The words of a statute should be given their normal meaning and effect in the absence of a showing that some other meaning was intended. United States v. Ruffin, 613 F.2d 408, 415 (2d Cir.1979). The practice of law is treated as a "trade or business" under both the income tax laws, 6 Mertens, Law of Federal Income Taxation § 25.123, and the Sherman Act, Goldfarb v. Virginia State Bar, 421 U.S. 773, 786-88, 95 S.Ct. 2004, 2012-14, 44 L.Ed.2d 572 (1975). There is no indication that Congress intended those words to be interpreted any differently in section 6050-I. Indeed, Congress's rejection of the lobbying efforts to secure a specific exclusion of the legal profession from this customary definition is strong evidence that Congress did not wish to do so. The clear and unmistakable intent of Congress in enacting the currency reporting statutes was to enable the IRS to identify taxpayers with large cash incomes. To the extent that the congressional intent, as expressed in section 6050-I, conflicts with the attorney-client privilege, the latter must give way to the former.

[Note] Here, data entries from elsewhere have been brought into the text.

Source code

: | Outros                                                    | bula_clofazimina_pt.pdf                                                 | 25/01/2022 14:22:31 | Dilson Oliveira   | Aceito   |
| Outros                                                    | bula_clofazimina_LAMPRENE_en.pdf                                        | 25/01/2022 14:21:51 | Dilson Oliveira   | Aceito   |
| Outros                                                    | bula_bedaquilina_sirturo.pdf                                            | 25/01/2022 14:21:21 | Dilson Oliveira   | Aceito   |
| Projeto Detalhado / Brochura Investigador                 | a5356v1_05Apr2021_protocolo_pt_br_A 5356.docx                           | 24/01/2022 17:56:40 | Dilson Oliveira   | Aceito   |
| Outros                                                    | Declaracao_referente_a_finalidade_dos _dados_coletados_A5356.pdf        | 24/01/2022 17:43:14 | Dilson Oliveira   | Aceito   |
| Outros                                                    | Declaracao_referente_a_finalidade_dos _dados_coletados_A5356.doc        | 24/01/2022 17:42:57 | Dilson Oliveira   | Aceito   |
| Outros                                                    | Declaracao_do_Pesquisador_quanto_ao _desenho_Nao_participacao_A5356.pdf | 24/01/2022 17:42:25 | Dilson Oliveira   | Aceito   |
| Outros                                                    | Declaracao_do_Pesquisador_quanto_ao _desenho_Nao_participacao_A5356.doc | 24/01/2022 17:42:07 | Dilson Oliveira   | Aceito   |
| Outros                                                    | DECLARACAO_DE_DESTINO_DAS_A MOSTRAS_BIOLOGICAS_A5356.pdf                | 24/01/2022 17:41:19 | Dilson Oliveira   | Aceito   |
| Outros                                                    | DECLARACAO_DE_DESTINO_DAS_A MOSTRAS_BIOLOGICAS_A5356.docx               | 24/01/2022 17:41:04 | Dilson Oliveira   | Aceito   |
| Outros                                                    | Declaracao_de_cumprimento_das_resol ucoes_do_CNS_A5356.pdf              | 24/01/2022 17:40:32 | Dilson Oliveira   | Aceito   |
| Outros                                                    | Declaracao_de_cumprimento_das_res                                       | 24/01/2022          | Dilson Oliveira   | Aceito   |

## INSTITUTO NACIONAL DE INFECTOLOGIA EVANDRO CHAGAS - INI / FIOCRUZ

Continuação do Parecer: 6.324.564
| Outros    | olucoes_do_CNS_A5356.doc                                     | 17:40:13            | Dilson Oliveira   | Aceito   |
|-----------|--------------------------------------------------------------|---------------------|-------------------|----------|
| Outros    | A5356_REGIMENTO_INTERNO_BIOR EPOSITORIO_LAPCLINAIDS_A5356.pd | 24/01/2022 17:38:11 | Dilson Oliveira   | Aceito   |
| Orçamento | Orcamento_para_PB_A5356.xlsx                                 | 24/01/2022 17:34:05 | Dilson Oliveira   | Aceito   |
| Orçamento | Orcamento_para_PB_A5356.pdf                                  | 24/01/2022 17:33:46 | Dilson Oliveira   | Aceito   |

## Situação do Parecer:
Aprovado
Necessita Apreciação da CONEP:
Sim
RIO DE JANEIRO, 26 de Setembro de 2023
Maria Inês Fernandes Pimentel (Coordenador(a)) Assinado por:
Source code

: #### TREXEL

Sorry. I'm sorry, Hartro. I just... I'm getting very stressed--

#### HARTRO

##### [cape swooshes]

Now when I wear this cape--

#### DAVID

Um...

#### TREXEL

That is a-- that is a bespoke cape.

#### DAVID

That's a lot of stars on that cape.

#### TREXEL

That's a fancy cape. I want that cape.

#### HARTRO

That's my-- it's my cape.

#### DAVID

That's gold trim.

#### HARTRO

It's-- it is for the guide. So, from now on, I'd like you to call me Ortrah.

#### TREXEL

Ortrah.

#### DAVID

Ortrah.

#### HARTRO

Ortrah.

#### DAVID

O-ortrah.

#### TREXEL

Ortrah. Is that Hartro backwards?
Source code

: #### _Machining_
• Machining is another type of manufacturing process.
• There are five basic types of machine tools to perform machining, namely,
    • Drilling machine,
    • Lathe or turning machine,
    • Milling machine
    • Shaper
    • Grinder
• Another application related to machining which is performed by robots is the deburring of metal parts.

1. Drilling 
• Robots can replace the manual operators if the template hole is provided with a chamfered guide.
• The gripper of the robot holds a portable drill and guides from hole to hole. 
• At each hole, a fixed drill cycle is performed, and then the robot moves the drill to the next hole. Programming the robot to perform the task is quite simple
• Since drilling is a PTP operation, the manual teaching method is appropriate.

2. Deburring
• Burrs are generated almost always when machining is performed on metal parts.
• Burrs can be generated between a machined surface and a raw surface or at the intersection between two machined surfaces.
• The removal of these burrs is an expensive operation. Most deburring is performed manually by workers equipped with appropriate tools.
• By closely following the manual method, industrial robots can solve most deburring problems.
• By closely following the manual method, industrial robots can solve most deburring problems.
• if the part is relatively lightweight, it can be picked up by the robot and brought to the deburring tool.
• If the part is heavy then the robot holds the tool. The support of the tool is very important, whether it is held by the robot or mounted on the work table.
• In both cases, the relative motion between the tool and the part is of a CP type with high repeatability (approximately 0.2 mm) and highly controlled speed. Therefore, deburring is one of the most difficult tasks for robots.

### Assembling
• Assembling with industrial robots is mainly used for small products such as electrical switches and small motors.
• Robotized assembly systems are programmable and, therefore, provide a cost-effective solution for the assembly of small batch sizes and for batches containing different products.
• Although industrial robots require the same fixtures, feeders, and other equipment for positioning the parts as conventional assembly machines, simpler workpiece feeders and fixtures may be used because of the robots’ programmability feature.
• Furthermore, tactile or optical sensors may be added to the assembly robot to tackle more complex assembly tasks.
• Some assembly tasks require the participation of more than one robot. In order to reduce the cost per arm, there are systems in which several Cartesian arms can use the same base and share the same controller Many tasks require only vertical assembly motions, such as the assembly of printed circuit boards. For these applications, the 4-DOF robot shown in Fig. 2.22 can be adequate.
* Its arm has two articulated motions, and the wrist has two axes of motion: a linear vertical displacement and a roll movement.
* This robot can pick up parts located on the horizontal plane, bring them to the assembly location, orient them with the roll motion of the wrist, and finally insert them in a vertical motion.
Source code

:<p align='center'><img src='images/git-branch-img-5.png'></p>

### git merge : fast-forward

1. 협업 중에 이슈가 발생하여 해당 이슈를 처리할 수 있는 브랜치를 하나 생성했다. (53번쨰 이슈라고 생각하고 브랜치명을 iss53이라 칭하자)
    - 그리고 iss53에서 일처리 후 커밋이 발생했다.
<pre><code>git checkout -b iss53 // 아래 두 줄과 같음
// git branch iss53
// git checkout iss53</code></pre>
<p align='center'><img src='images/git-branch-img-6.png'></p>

Because attorneys are not excepted by the Constitution from complying with section 6050-I, they are subject to the civil and criminal penalties designed to induce such compliance. Although sections 6721-6724 of the Internal Revenue Code, 26 U.S.C. §§ 6721-6724, provide specific penalties for failure to comply with information-reporting requirements of the code, such penalties are not necessarily exclusive. See United States v. Woodward, 469 U.S. 105, 105 S.Ct. 611, 83 L.Ed.2d 518 (1985); United States v. Batchelder, 442 U.S. 114, 122-26, 99 S.Ct. 2198, 2203-05, 60 L.Ed.2d 755 (1979); United States v. Grotke, 702 F.2d 49, 54 (2d Cir.1983). Section 1001 of Title 18 of the United States Code, the purpose of which is to protect the government from fraud and deceit regardless of whether it results in monetary loss, United States v. Bramblett, 348 U.S. 503, 507 n. 4, 75 S.Ct. 504, 507 n. 4, 99 L.Ed. 594 (1955), makes it unlawful for anyone to knowingly and willfully conceal or cover up a material fact in any matter within the jurisdiction of any department or agency of the United States. It has been applied, together with 18 U.S.C. § 371 (conspiracy to defraud the United States) and 18 U.S.C. § 2(b) (aiding and abetting), to both bank officers and depositors who cause the bank to violate the reporting requirements of the Bank Secrecy Act. See United States v. Nersesian, 824 F.2d 1294, 1309-13 (2d Cir.), cert. denied, 484 U.S. 957, 108 S.Ct. 355, 98 L.Ed.2d 380 (1987); United States v. Richeson, 825 F.2d 17, 20 (4th Cir.1987); United States v. Tobon-Builes, 706 F.2d 1092, 1099-1100 (11th Cir.1983).
The frauds against the government prohibited by these sections are not restricted to fraud, as that term has been used in the common law. Dennis v. United States, 384 U.S. 855, 861, 86 S.Ct. 1840, 1844, 16 L.Ed.2d 973 (1966). Assuming that the necessary elements of knowledge and willfulness are found to exist, there is no reason why sections 371, 2(b), and 1001 should not be applied to attorneys and their clients. In short, "in the absence of allegations as to special circumstances — we see no reason why an attorney should be any less subject to questioning about fees received from a taxpayer than should any other person who has dealt with the taxpayer." Colton v. United States, 306 F.2d 633, 637-38 (2d Cir.1962), cert. denied, 371 U.S. 951, 83 S.Ct. 505, 9 L.Ed.2d 499 (1963).
In the instant case, as in most cases, the moving force behind nondisclosure is the client, not the lawyer. Indeed, it is the lawyer's duty to counsel against such wrongful nondisclosure, not to encourage it. See Nix v. Whiteside, 475 U.S. 157, 166-71, 106 S.Ct. 988, 994-96, 89 L.Ed.2d 123 (1986). A client, for whose benefit the attorney-client privilege exists, should not be permitted to claim the privilege, either directly or through his attorney, for the purpose of concealing his own ongoing or contemplated fraud. See United States v. Rosenstein, 474 F.2d 705, 715 (2d Cir.1973); In re Special September 1978 Grand Jury, 640 F.2d 49, 62-63 (7th Cir.1980).